Oh, Himmel hilf! Wie soll ich mich denn unschuldig fühlen, wenn ich doch so viel Schuld auf mich geladen habe? Ich bin schuld daran, dass die Ehe meiner Eltern auseinanderging, dass meine Schwester in ihrer Kindheit so lange Zeit auf ihre Mutter verzichten musste und hin- und hergeschoben wurde, vielleicht war das Miterleben des Unfalles und die Zeit danach auch der Grund für ihren frühen Tod. Ich trage Schuld daran, dass meine Mutter begann, ihr Heil im Alkohol zu suchen. Schuldig fühle ich mich auch, weil ich meine Tochter und später auch meinen Sohn so früh in die Tagesbetreuung abgab, um wieder arbeiten zu gehen – und noch so viele andere Dinge.

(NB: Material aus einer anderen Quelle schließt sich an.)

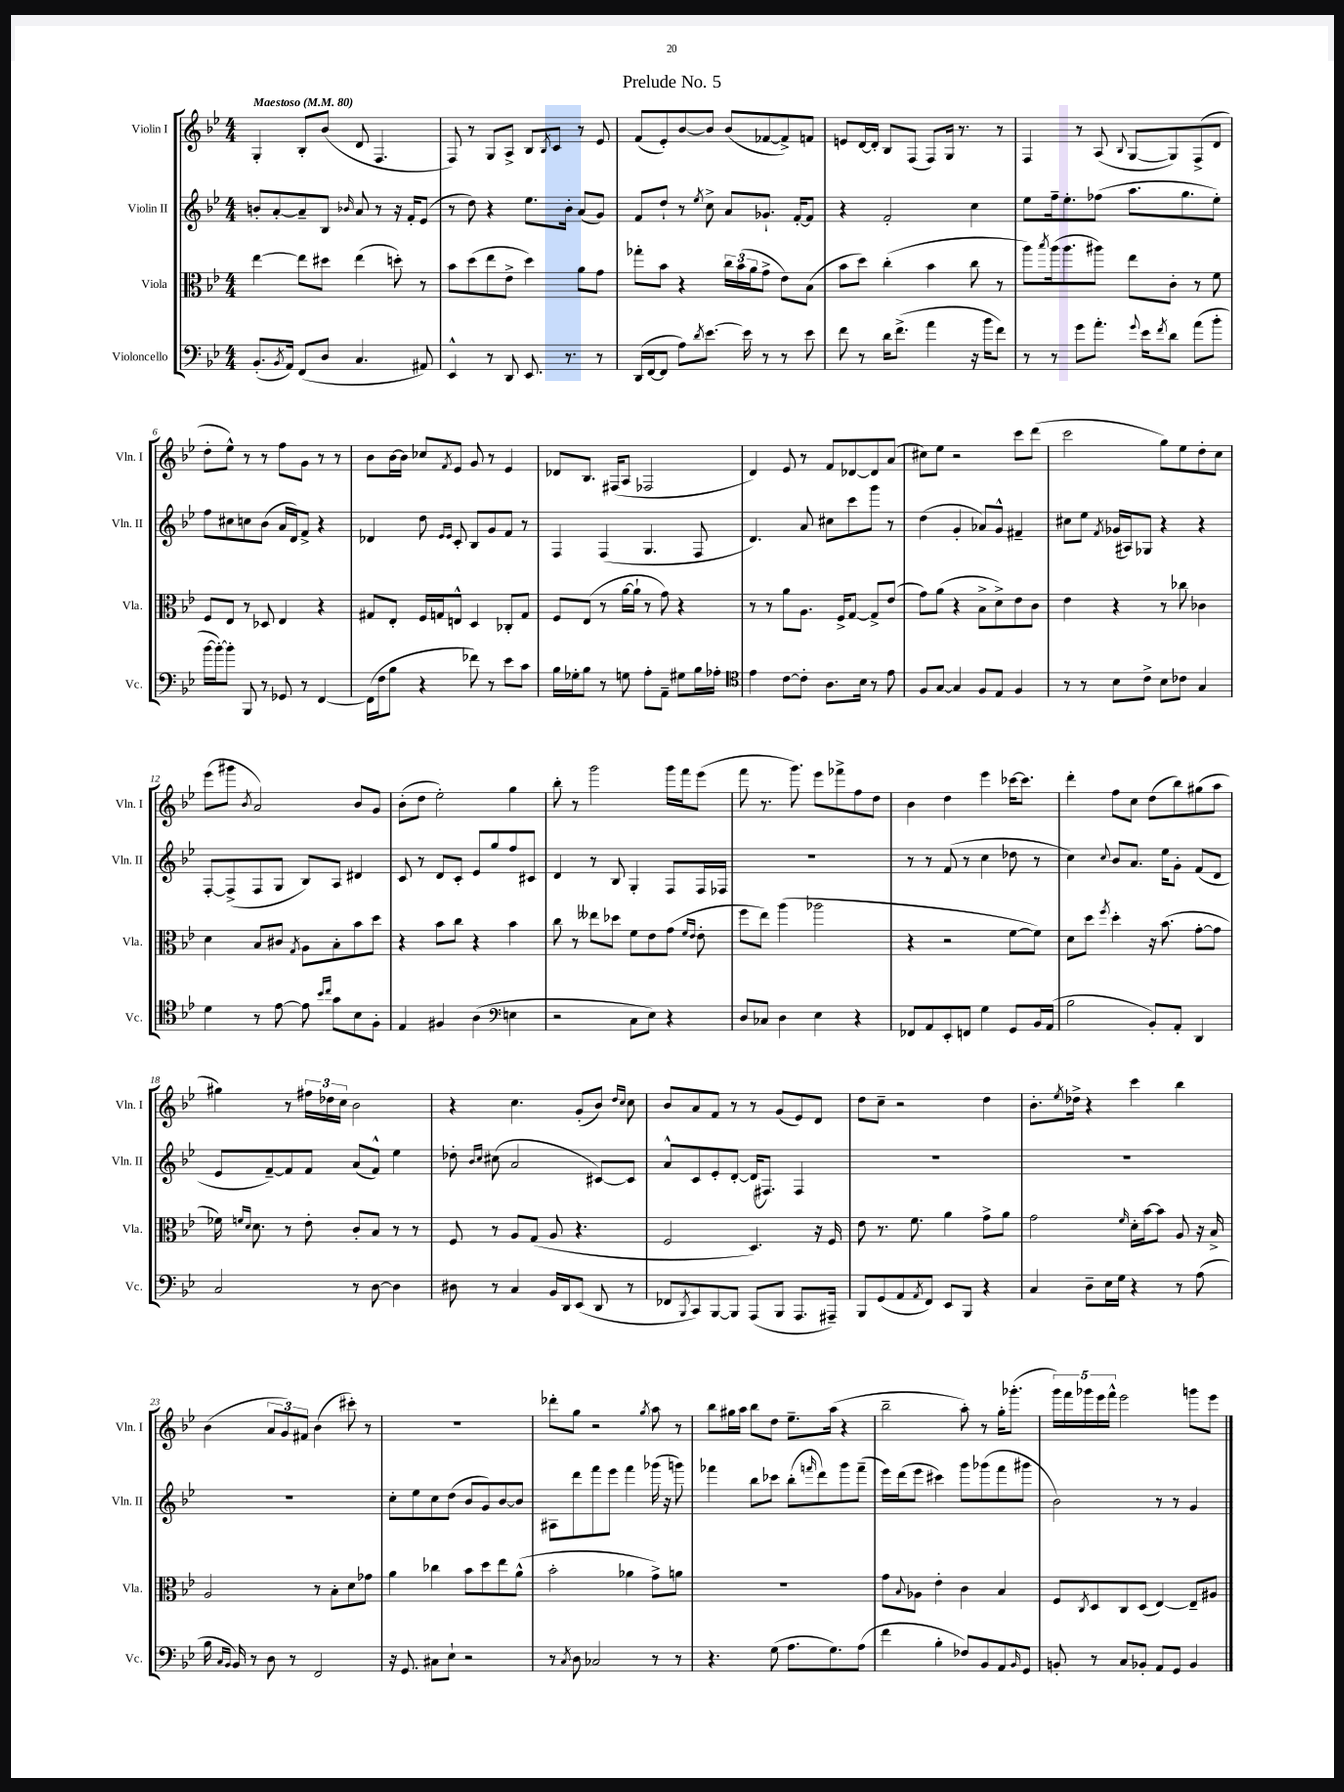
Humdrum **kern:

**kern	**kern	**kern	**kern
*staff4	*staff3	*staff2	*staff1
*clefF4	*clefC3	*clefG2	*clefG2
*k[b-e-]	*k[b-e-]	*k[b-e-]	*k[b-e-]
*M4/4	*M4/4	*M4/4	*M4/4
*MM80	*MM80	*MM80	*MM80
(8.BB-'/L	[4ee-\	8b'/L	4G'/
.	.	[8a'/	.
8qBB-/	.	.	.
16AA/Jk)	.	.	.
(8FF/L	8ee-\]L	8a~/]	8B-'/L
8D/J	8dd#\J	8B-/J	(8b-/J
.	.	16qqb-/	.
4.C/	(4ee-\	8a/	8d/
.	.	8r	4.F/
.	8dd'\)	16r	.
.	.	16f'/LK	.
8AA#/)	8r	(8e-/J	.
=	=	=	=
4EE-^^/	8b-\L	8r	8F/)
.	(8dd\	8dd\)	8r
8r	8ee-\	4r	8G/L
8DD/	8e-^\J	.	8A^/J
8.EE-/	4dd\)	8.ee-\L	8B-/L
.	.	.	8qB-/
.	.	.	8c/J
8.r	.	16b-'\Jk	.
.	8a\L	(8a/L	8r
8r	8g\J	8g/J)	8e-/
=	=	=	=
(16DD/LL	8gg-'\L	8f/L	(8f/L
[16FF/J	.	.	.
8FF/]J	8b-\J	8dd`/J	8e-'/)
8A\L)	4r	8r	[8b-/
8qd/	.	8qee-/	.
[8.e-\J	.	8cc^\	8b-/]J
.	24cc\LL	8a/L	(8b-/L
.	(24b-\	.	.
16e-\]	.	.	.
.	24a\J	.	.
8r	8g^\J	8.g-`/J	[8f-/
8r	8e-\L)	.	8f-^/])
.	.	[16f'/LK	.
8e-\	(8B-\J	8f/]J	8f/J
=	=	=	=
8f\	8b-\L	4r	8e/L
8r	8dd\J)	.	[16d/L
.	.	.	16d'/]JJ
16d\LK	(4cc'\	2f'/	8B-/L
(8.f^\J	.	.	.
.	.	.	(8F/J
4a\	4b-\	.	8F/L)
.	.	.	16G/Jk
.	.	.	8.r
16r	8cc\	4cc\	.
16b-\LK	.	.	.
8f\J)	8r	.	8r
=	=	=	=
8r	8aa\L)	8ee-\L	4F/
.	8qbb-/	.	.
8r	(16aa\k	16ff~\k	.
.	8.aa\	8.ee-'\	.
8g\L	.	.	8r
8.a'\J	8aa#\J)	(8ff-\J	(8A/
.	.	.	8qqB-/
.	8ee-\L	8.aa\L	[8G/L
8qqg/	.	.	.
16e-\LK	.	.	.
8qf/	.	.	.
8d\J	8c'\J	.	8G/])
.	.	8.gg\	.
(8a\L	8r	.	(8F^/
8b-'\J	8f\	8ee-'\J)	8d/J
=	=	=	=
[16b-\LL	8F/L	8ff\L	8dd'\L
16b-'\_J)	.	.	.
8b-'\]J	8E-/J	8cc#\	8ee-^^\J)
8BBB-/	8r	8cc\	8r
8r	8D-/	(8b-\J	8r
8GG-/	4E-/	16a/LL	8ff\L
.	.	16d/J)	.
8r	.	8f^/J	8g\J
[4FF/	4r	4r	8r
.	.	.	8r
=	=	=	=
(16FF\]LL	8G#/L	4d-/	8b-\L
16F\J	.	.	.
8B-\J	8E-'/J	.	[16b-\L
.	.	.	16b-\]JJ
4r	16F/LL	8dd\	8cc-/L
.	16G/J	.	.
.	.	16qqe-/LL	.
.	.	16qqe-/JJ	8qf/
.	8E^^/J	8c'/	8e-/J
8f-\)	4D/	8B-/L	8g/
8r	.	8g/	8r
8e-\L	8C-'/L	8f/J	4e-/
8c\J	8G/J	8r	.
=	=	=	=
16B-\LL	8F/L	4F/	8d-/L
16G-'\J	.	.	.
8B-\J	(8E-/J	.	8.B-/J
8r	8r	(4F/	.
.	.	.	(16F#/LK
8G\	[16a\LL	.	8A/J
.	16a`\]JJ	.	.
8A'\L	8r	4.G/	2F-/
8AA~\J	8g\)	.	.
8G#\L	4r	.	.
16B-\L	.	8F/	.
16A-'\JJ	.	.	.
=	=	=	=
*clefC4	*	*	*
4e-\	8r	4.d/)	4d/)
.	8r	.	.
[8c\L	8a\L	.	8e-/
8c'\]J	8.A\J	8a/	8r
8.A\L	.	8cc#\L	8f/L
.	16F^/LK	.	.
.	[8G/J	8ccc\	[8d-/
16B-\Jk	.	.	.
8r	8G^/]L	8ggg\J	8d-/]
8e-\	(8e-/J	8r	(8a/J
=	=	=	=
8F/L	8g\L)	(4dd\	8cc#\L)
[8G/J	(8a\J	.	8ee-\J
4G/]	4r	4g'/	2r
8F/L	8B-^\L	8a-/L)	.
8E-/J	8d^\)	8g^^/J	.
4F/	8e-\	4f#~/	8ccc\L
.	8c\J	.	(8ddd\J
=	=	=	=
8r	4e-\	8cc#\L	2ccc\
8r	.	8ee-\J	.
.	.	8qf/	.
8B-\L	4r	(16g-/LL	.
.	.	16A#/J)	.
8c^\J	.	8G-/J	.
8B-\L	8r	4r	8gg\L)
8c-\J	8cc-\	.	8ee-\
4G/	4c-\	4r	8dd'\
.	.	.	8cc\J
=	=	=	=
4d\	4d\	[8F'/L	(8eee-\L
.	.	(8F^/]	8ggg#\J
.	.	.	8qb-/
8r	8B-/L	8F/	2a/)
[8e-\	8c#/J	8G/J	.
.	8qG/	.	.
8e-\]	8A\L	8B-/L)	.
16qqb-/LL	.	.	.
16qqcc/JJ	.	.	.
8g\L	8B-'\	8A/J	.
8B-\	8b-\	4d#/	8b-/L
8F'\J	8dd\J	.	8g/J
=	=	=	=
4E-/	4r	8c/	(8b-'\L
.	.	8r	8dd\J
4F#/	8b-\L	8d/L	2ee-'\)
.	8cc\J	8c'/J	.
(4A\	4r	8e-/L	.
.	.	8gg/	.
*clefF4	*	*	*
4E\	4b-\	8ff/	4gg\
.	.	8c#/J	.
=	=	=	=
2r	8cc\	4d/	8bb-'\
.	8r	.	8r
.	8ee--\L	8r	2ggg\
.	8dd-\J	8B-/	.
8C\L	8f\L	4G'/	.
8E-\J)	8e-\	.	.
4r	(8g\J	8F/L	16ggg\LL
.	.	.	16fff\J
.	16qqf/LL	.	.
.	16qqe-/JJ	.	.
.	8e-'\	16F/L	(8eee-\J
.	.	16F-/JJ	.
=	=	=	=
8D/L	8ff\L	1r	8fff\
8C-/J	8ee-\J)	.	8.r
4D\	(4aa\	.	.
.	.	.	8.ggg\)
4E-\	2aa-\	.	8eee-\L
.	.	.	8fff-^\
4r	.	.	8ff\
.	.	.	8dd\J
=	=	=	=
8FF-/L	4r	8r	4b-\
8AA/	.	8r	.
8EE-'/	2r	(8f/	4dd\
8FF/J	.	8r	.
4G\	.	4cc\	4eee-\
8GG/L	[8f\L	8dd-\	[16ccc-\LK
.	.	.	8.ccc-\]J
16BB-/L	8f\]J)	8r	.
(16AA/JJ	.	.	.
=	=	=	=
2B-\	8d\L	4cc\)	4ddd'\
.	8dd\J	.	.
.	8qff/	8qqcc/	.
.	4dd'\	8b-/L	8ff\L
.	.	8.a/J	8cc\J
8BB-'/L)	16r	.	(8dd\L
.	(8.b-\	16ee-\LK	.
8AA'/J	.	8g'\J	8bb-\)
4DD/	[8g'\L	(8f/L	(8gg#\
.	8g\]J	8d/J	8aa\J
=	=	=	=
2C/	16f-\)	8e-/L	4gg#\)
.	16qqf/LL	.	.
.	16qqd/JJ	.	.
.	8.d\	.	.
.	.	[8f~/)	.
.	8r	8f/]	8r
.	8e-'\	8f/J	24ff#\LL
.	.	.	24dd-\
.	.	.	24cc\JJ
8r	8c'/L	(8a/L	2b-\
[8D\	8B-/J	8f^^/J)	.
4D\]	8r	4ee-\	.
.	8r	.	.
=	=	=	=
8D#\	8F/	8dd-'\	4r
.	.	16qqb-/LL	.
.	.	16qqcc/JJ	.
8r	8r	(8cc#\	.
4C/	8A/L	2a/	4.cc\
.	(8G/J	.	.
16BB-/LL	8A/	.	.
16DD/J	.	.	.
(8EE-/J	4.r	.	(8g'/L
8DD/	.	[8c#/L)	8b-/J)
.	.	.	16qqdd/LL
.	.	.	16qqcc/JJ
8r	.	8c#/]J	8cc\
=	=	=	=
8FF-/L	2F/	8a^^/L	8b-/L
8qBBB-/	.	.	.
8CC/)	.	8c/	8a/
[8BBB-/	.	8e-'/	8f/J
8BBB-/]J	.	[8d'/J	8r
(8AAA/L	4.D/)	(16d/]LK	8r
.	.	8.F#/J)	.
8BBB-/J	.	.	(8g/L
8.AAA/L	.	4F#/	8e-/)
.	16r	.	8d/J
16AAA#~/Jk)	16F/	.	.
=	=	=	=
8BBB-/L	8e-\	1r	8dd\L
(8GG/	8.r	.	8cc~\J
8AA/	.	.	2r
.	8.f\	.	.
8qAA/	.	.	.
8FF/J)	.	.	.
8EE-/L	4a\	.	.
8BBB-/J	.	.	.
4r	8g^\L	.	4dd\
.	8a\J	.	.
=	=	=	=
4C/	2g\	1r	8.b-'\L
.	.	.	8qee-/
.	.	.	16dd-^\Jk
8D~\L	.	.	4r
16E-\L	.	.	.
16G\JJ	.	.	.
.	16qqf/	.	.
4r	16d'\LL	.	4ccc\
.	[16b-\J	.	.
.	8b-\]J	.	.
8r	8A/	.	4bb-\
(8A\	16r	.	.
.	16B-^/	.	.
=	=	=	=
16B-\	2A/	1r	(4b-\
16qqC/LL	.	.	.
16qqBB-/JJ	.	.	.
16BB-/)	.	.	.
8r	.	.	.
8D\	.	.	12a/L
.	.	.	12g/)
8r	.	.	.
.	.	.	12f#/J
2FF/	8r	.	(4b-\
.	8B-'\L	.	.
.	8d\	.	8ccc#'\)
.	8g-\J	.	8r
=	=	=	=
16r	4a\	8cc'\L	1r
8.GG/	.	.	.
.	.	8ee-\	.
8C#\L	4cc-\	8cc\	.
8E-`\J	.	(8dd\J	.
2r	8b-\L	8b-/L	.
.	8dd\	8g/)	.
.	8ee-\	[8b-/	.
.	(8a^^\J	8b-/]J	.
=	=	=	=
8r	2b-'\	8A#\L	8ddd-'\L
8qC/	.	.	.
8D\	.	8ddd\	8gg\J
2C-/	.	8fff\	2r
.	.	8eee-\J	.
.	4a-\	4fff\	.
.	.	.	8qgg/
8r	8g^\L)	(16ggg-\	8aa\
.	.	16r	.
8r	8a\J	8ggg\)	8r
=	=	=	=
4.r	1r	4fff-\	8bb-\L
.	.	.	16gg#\L
.	.	.	16aa\JJ
.	.	8bb-\L	8bb-\L
(8G\	.	8ccc-\J	8dd\J
8.A\L	.	(8bb-'\L	8.ee-~\L
.	.	16qqfff/	.
.	.	8ddd\)	.
8.G\)	.	.	(16aa\Jk
.	.	8ggg\	4r
(8A\J	.	(8fff~\J	.
=	=	=	=
4f\	8g\L	16eee-\LL)	2bb-~\
.	.	(16ddd\J	.
.	8qqB-/	.	.
.	8A-\J	8eee-\J	.
4B-'\	4e-'\	4ccc#\)	.
8F-/L)	4c\	8ggg\L	8aa'\)
8BB-/	.	(8ggg-\	8r
8AA/	4B-/	8fff\	16gg'\LK
.	.	.	(8.ggg-'\J
16qqBB-/	.	.	.
8GG/J	.	8ggg#\J	.
=	=	=	=
8BB'/	8F/L	2b-\)	20ggg\LL)
.	.	.	20fff\
.	.	.	20ggg-\
.	8qC/	.	.
8r	8D/	.	.
.	.	.	20eee-\
.	.	.	20fff^^\JJ
8C/L	8C/	.	2eee-\
8BB-'/J	(8D/J	.	.
8AA/L	[4E-/)	8r	.
8GG/J	.	8r	.
4BB-/	8E-~/]L	4g/	8ggg\L
.	8A#/J	.	8eee-\J
==	==	==	==
*-	*-	*-	*-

Während ich mich an all die Situationen und Erlebnisse erinnere, erkenne ich eine gewisse Ähnlichkeit zwischen den Marionetten „der Richter“ und „Madame Eva“. Sie scheinen miteinander zusammenzuhängen, nur, dass das Wirken der Schuld sich auf einzelne Personen bezieht und die Scham dafür sorgt, dass ich aus der Allgemeinheit ausgestoßen werde, wenn all meine Verfehlungen ans Tageslicht kommen. Wie verworren das ist – und doch habe ich den Eindruck, dass sich in mir etwas zu klären beginnt. Mir fällt ein Satz ein, den Jesus gesagt haben soll: „Wer ohne Schuld ist, der werfe den ersten Stein.“ Es tut gut, sich zu erinnern, dass Schuld bereits vor Tausenden von Jahren ein Thema war und ich nicht die Erste bin, die sich damit rumschlägt, auch wenn mir dieses Wissen jetzt nicht hilft, mich unschuldig zu fühlen.

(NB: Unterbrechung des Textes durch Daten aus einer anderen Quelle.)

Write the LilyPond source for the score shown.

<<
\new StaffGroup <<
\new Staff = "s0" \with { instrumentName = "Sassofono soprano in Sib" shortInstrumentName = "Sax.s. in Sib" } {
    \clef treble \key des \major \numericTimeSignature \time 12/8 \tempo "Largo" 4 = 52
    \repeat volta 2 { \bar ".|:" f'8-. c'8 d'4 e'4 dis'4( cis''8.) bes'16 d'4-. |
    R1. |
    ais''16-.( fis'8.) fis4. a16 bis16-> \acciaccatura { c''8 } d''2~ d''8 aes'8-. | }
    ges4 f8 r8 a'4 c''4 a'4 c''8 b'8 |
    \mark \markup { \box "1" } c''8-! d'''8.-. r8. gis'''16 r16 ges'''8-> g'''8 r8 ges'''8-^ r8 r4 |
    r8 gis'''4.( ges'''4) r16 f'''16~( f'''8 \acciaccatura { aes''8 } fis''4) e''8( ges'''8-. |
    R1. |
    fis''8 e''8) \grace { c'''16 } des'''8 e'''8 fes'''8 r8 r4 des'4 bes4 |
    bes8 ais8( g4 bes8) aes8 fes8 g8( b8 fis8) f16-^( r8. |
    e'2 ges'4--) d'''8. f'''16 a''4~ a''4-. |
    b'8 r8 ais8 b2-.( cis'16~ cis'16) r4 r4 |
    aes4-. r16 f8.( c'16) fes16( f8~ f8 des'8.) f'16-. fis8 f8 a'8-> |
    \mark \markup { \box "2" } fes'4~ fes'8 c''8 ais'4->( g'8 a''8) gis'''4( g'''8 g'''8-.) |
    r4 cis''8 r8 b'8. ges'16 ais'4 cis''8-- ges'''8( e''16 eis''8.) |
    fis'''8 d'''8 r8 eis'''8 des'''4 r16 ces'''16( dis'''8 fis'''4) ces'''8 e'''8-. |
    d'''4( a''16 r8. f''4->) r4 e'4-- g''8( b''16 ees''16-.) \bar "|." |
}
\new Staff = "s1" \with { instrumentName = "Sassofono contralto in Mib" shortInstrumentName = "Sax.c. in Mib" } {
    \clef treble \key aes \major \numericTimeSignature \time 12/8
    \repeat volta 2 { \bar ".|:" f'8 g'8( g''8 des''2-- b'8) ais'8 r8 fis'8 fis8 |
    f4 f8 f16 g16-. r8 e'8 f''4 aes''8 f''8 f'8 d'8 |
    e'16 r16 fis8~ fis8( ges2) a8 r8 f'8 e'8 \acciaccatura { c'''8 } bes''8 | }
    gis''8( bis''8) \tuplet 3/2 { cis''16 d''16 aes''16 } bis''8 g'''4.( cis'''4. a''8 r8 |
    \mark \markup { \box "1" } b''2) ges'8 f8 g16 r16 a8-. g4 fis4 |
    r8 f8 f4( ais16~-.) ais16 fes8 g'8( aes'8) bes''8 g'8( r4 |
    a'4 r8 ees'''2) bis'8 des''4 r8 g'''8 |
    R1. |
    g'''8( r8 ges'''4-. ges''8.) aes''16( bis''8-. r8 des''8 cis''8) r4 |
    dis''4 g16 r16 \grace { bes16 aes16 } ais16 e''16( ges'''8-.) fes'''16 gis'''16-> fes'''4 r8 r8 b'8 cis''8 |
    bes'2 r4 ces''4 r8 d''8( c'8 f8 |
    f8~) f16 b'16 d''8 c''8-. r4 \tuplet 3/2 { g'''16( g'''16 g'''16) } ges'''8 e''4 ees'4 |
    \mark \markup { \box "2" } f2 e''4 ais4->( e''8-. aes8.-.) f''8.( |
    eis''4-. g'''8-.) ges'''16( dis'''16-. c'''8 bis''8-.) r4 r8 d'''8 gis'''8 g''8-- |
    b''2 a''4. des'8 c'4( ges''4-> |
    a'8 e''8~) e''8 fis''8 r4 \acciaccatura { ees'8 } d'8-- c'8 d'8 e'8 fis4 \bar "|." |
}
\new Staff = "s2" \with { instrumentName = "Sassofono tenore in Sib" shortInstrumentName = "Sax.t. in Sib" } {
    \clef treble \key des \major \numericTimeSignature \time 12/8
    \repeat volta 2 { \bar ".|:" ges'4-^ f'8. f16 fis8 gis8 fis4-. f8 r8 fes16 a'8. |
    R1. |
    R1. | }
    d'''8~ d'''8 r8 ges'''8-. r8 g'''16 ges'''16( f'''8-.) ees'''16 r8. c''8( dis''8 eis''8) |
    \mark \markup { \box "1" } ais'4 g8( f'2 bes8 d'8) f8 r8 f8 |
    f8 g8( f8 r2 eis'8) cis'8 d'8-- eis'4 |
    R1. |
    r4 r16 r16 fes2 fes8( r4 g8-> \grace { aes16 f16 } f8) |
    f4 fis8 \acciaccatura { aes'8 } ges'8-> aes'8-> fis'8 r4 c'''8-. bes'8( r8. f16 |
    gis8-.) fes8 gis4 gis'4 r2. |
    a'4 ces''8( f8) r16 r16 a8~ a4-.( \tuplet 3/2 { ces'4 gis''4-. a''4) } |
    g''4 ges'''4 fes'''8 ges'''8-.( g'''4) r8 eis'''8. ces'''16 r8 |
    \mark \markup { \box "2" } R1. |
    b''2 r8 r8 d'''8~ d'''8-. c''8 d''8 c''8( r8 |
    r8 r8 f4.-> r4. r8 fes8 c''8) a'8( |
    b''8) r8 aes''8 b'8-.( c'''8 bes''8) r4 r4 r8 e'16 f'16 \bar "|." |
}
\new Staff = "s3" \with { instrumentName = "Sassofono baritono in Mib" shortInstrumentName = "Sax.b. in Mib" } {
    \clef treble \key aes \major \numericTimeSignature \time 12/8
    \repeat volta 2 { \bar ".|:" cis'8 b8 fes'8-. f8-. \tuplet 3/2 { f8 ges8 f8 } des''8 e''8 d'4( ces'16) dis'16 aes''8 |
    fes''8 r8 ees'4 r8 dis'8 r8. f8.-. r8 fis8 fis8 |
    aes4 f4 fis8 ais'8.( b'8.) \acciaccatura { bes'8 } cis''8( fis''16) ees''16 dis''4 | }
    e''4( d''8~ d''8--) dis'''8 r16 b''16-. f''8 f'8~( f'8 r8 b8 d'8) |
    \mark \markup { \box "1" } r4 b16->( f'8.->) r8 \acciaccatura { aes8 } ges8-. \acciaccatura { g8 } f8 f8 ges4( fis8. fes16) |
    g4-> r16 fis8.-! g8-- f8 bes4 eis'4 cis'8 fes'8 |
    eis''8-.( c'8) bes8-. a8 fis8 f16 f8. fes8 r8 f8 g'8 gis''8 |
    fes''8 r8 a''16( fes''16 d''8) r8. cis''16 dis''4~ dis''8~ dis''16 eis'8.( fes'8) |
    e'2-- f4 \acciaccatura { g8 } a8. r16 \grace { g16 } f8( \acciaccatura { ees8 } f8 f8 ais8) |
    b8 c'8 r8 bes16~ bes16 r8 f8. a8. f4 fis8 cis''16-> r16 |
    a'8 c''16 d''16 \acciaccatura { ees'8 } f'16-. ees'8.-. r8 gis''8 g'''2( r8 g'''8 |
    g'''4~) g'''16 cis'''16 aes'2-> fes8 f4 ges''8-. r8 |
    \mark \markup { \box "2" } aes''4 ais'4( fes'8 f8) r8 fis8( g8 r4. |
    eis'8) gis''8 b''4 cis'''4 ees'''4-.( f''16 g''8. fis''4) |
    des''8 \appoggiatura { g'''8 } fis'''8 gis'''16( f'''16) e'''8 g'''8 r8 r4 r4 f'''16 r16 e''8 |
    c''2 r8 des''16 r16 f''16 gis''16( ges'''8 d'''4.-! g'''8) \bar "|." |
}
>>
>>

Langsam werde ich ruhig. Ich stehe auf und hole mir etwas zu trinken. Während ich in die Küche gehe, werfe ich im Vorübergehen einen Blick in den Flurspiegel. Vom Weinen gerötete Augen, die Haare zerzaust – nur gut, dass ich heute keinen Besuch mehr erwarte. Mit einer Tasse Tee bewaffnet begebe ich mich wieder ins Wohnzimmer. Soll ich mir die nächste Marionette anschauen oder reicht es für heute? Ich mache weiter, wer weiß, was morgen ist, und ausschlafen kann ich auch. Langsam trinke ich meinen Tee. Die Wärme fühlt sich gut an. Eingekuschelt in meiner Decke bin ich bereit, der nächsten Marionette meines eindrucksvollen Marionettentheaters gegenüberzutreten.